These hormones are associated with aging and aging absolutely affects one’s weight. Metabolism slows, hormone levels change, and vigorous activity becomes more difficult. However, there is evidence that behavioral changes account for a greater proportion of weight gain than physiological changes.
As we grow older, we usually grow in wealth and free time…time to eat out, relax at home, or take vacations. Menopause also plays a role. One long-term, ongoing study of women before, during, and after menopause (the Rancho Bernardo Women’s Study) has shown that women tend to gain weight more rapidly during and after menopause.
To many people’s surprise, average weight gain is more rapid in those not taking hormones than in those taking hormones. But it bears repeating…weight gain tends to occur in women during and after menopause, whether or not they choose hormone replacement therapy (HRT).
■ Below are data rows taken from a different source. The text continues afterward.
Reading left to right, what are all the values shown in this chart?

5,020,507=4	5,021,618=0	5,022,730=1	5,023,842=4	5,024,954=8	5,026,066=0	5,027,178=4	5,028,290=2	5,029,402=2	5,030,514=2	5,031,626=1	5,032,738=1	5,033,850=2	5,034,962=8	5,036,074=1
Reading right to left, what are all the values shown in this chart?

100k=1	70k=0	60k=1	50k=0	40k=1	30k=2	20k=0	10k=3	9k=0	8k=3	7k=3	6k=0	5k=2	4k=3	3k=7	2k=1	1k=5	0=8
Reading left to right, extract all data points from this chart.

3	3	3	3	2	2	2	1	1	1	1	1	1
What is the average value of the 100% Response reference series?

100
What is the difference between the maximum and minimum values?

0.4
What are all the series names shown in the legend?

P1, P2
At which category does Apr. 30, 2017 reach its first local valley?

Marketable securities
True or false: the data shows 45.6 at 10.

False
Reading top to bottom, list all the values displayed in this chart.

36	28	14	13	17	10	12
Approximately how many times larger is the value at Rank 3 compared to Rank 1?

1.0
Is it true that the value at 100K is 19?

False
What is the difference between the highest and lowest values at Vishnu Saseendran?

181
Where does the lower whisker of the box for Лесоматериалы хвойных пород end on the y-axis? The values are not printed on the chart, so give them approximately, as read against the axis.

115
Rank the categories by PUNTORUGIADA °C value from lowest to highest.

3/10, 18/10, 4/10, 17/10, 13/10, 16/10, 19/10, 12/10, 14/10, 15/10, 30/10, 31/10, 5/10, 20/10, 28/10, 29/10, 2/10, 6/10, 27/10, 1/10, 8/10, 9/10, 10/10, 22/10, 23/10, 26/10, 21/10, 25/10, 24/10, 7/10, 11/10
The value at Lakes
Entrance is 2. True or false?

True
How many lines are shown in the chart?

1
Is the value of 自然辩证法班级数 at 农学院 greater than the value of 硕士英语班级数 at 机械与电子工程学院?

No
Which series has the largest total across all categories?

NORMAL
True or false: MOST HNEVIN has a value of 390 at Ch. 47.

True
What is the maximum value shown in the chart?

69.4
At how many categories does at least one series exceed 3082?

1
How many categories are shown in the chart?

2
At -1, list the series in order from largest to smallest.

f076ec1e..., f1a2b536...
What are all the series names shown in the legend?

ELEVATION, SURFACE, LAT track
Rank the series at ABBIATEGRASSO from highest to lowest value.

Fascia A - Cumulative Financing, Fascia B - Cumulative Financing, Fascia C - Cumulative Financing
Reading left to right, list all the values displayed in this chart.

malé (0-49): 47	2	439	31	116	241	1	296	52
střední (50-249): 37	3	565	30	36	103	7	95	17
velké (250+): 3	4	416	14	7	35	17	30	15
According to the Postmenopausal Estrogen and Progestin Intervention (PEPI) Trial, women on placebo experienced a much larger weight gain than those receiving supplemental hormones, but even they experienced a small weight gain during the three years of the trial (J Clin Endocrinolog Metab. 1997; 82: 1549-1556). While the women on placebo gained an average of 4.6 lbs., the women taking estrogen alone gained 1.5 lbs. The estrogen administered was the type found in Premarin and Prempro. The women taking estrogen along with a progestin, either cyclically to approximate a natural cycle or continuously also gained weight–2.9 lbs. with cyclical Provera and 2.0 lbs. with a type taken daily. Those assigned to a micronized progesterone gained 2.9 lbs.
Medroxyprogesterone acetate (Provera) is the most common progestin prescribed in HRT. It is the progestin component of HRT that is most often associated with bloating and weight gain. Progestins are various synthetic versions of progesterone, the hormone secreted by the ovaries during the second half of the menstrual cycle if ovulation has occurred.
Progesterone, often considered a fattening steroid hormone, promotes fat synthesis and storage, as this would contribute to a successful pregnancy. Pregnancy requires a tremendous expenditure of energy (i.e. calories) and progesterone, whose name suggests its function (pro=for, gest=gestation), facilitates this in several ways. It increases appetite and slows down intestinal transit time, thus allowing more of the digested nutrients to be absorbed. It can also sometimes decrease insulin sensitivity (the action of insulin at the cellular level), resulting in a degree of insulin resistance which can elevate blood sugar. This conserves glucose for the fetus for growth and development, though at the expense of the mother. Progesterone can also result in the retention of sodium and water, which also contributes to weight gain. However in a non-pregnant state, the increased glucose resulting from the increased absorption of an increased amount of food is absorbed by fat cells causing weight gain. The levels of progesterone during pregnancy are, however, much higher than the levels normally found during the luteal phase of the menstrual cycle and are also higher than the progestins supplied in HRT.
Further, women with a uterus should not take estrogen without a progestin, since this increases the risk of endometrial cancer significantly. For those women who cannot tolerate progestins, an annual endometrial biopsy (usually an office procedure) is recommended if they choose to take estrogen. Whether or not such surveillance adequately prevents cancer has yet to be determined; further study is needed.
Estrogen can also promote sodium (salt) and water retention, increasing blood volume which is important in pregnancy since it increases delivery of nutrients etc. to the fetus. But in a non-pregnant state it can result in weight gain. The weight gain is often temporary since the body eventually adjusts to shifts in fluid. Haarbo and Associates reported that abdominal fat deposition is significantly lower in HRT users. Although all women in this Finnish study gained weight, the HRT users gained less weight and fat overall than non-users. Further, removal of the ovaries in mice, resulting in a lack of estrogen and progesterone similar to the hormonal situation in post-menopausal women, results in massive weight gain due, at least partially, to a greatly increased food intake. Administration of estradiol results in a return of food intake to normal levels and a consequent weight loss.
In women administration of GnRH agonists such as Lupron and other drugs which have the effect of shutting down the ovary are also notorious for causing weight gain, often a large amount (more than can be explained by an increased appetite). The exact mechanism underlying this remains unclear, as does the mechanism underlying menopausal weight gain.
In conclusion, it’s probably not the fault of the hormone replacement medication that most women gain weight through menopause. Having said that, we often see women whose weight gain was very closely associated with starting hormone therapy. Like most things, some women likely develop much more significant side effects than others do. It’s interesting to note that women in some countries tend to lose weight during and after menopause. This is very closely related to activity and diet changes. For instance, in Southeast Asia, women raising young children have more access to food and are less active than their older counterparts who return to work in the factories or fields.